Bernard Keane, politics editor

“What It Feels Like to Die” by Jennie Dear in The Atlantic

“When people become too weak to cough or swallow, some start to make a noise in the backs of their throats. The sound can be deeply disturbing, as if the patient is suffering. But that’s not what it feels like to the person dying, as far as doctors can tell. In fact, medical researchers believe that the phenomenon—which is commonly called a death rattleprobably doesn’t hurt.
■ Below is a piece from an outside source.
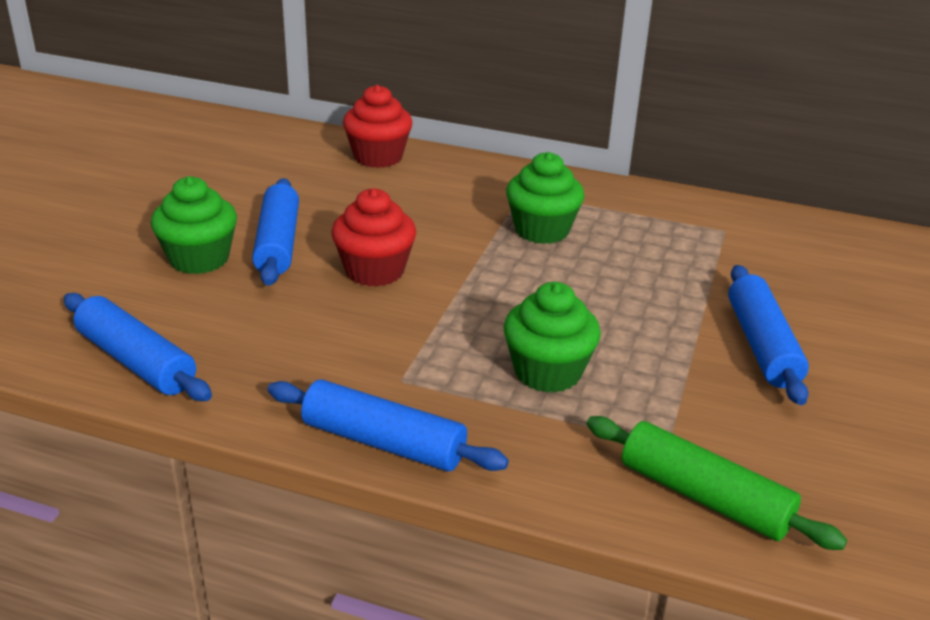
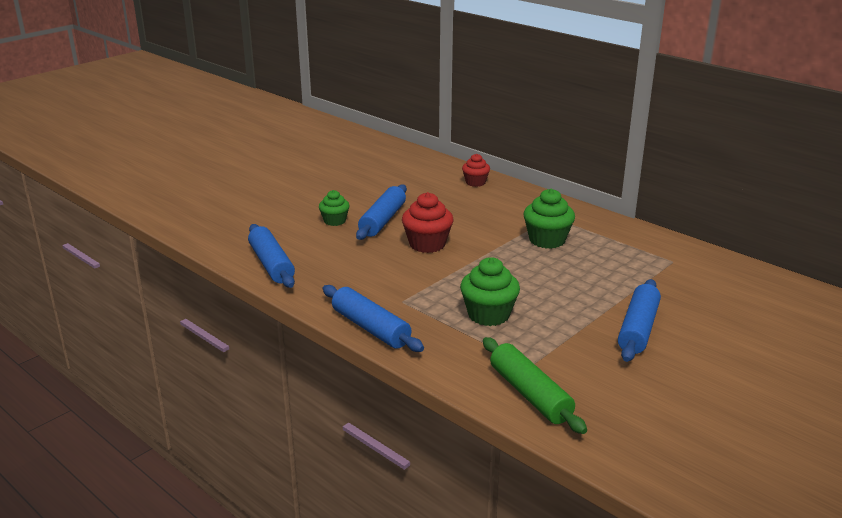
camera: 25 degrees right, 5 degrees down
(199, 259) = (334, 221): green cupcake -> green cupcake, size x0.63
(378, 157) = (475, 182): red cupcake -> red cupcake, size x0.63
“Ultimately, because most people lose awareness or consciousness in their last few hours or days, it’s hard to know for certain how much patients are suffering. ‘We generally believe that if your brain is really in a comatose kind of situation, or you’re not really responsive, that your perception — how you feel about things — may also be significantly decreased,’ says David Hui, an oncologist and palliative-care specialist who researches the signs of approaching death.  ‘You may or may not even be aware of what’s happening.'”

Josh Taylor, journalist

“Typecast as a terrorist” by Riz Ahmed in The Guardian

“If the films I re-enacted as a kid could humanise mutants and aliens, maybe there was hope for us. But portrayals of ethnic minorities worked in stages, I realised, so I’d have to strap in for a long ride.

“Stage one is the two-dimensional stereotype – the minicab driver/terrorist/cornershop owner. It tightens the necklace.

“Stage two is the subversive portrayal, taking place on ‘ethnic’ terrain but aiming to challenge existing stereotypes. It loosens the necklace.

“And stage three is the Promised Land, where you play a character whose story is not intrinsically linked to his race. There, I am not a terror suspect, nor a victim of forced marriage. There, my name might even be Dave. In this place, there is no necklace.

“I started acting professionally during the post-9/11 boom for stage-one stereotypes, but I avoided them at the behest of my 18-year-old self. Luckily, there was also a tiny speck of stage two stuff taking shape, subverting those same stereotypes, and I managed to get in on the act.”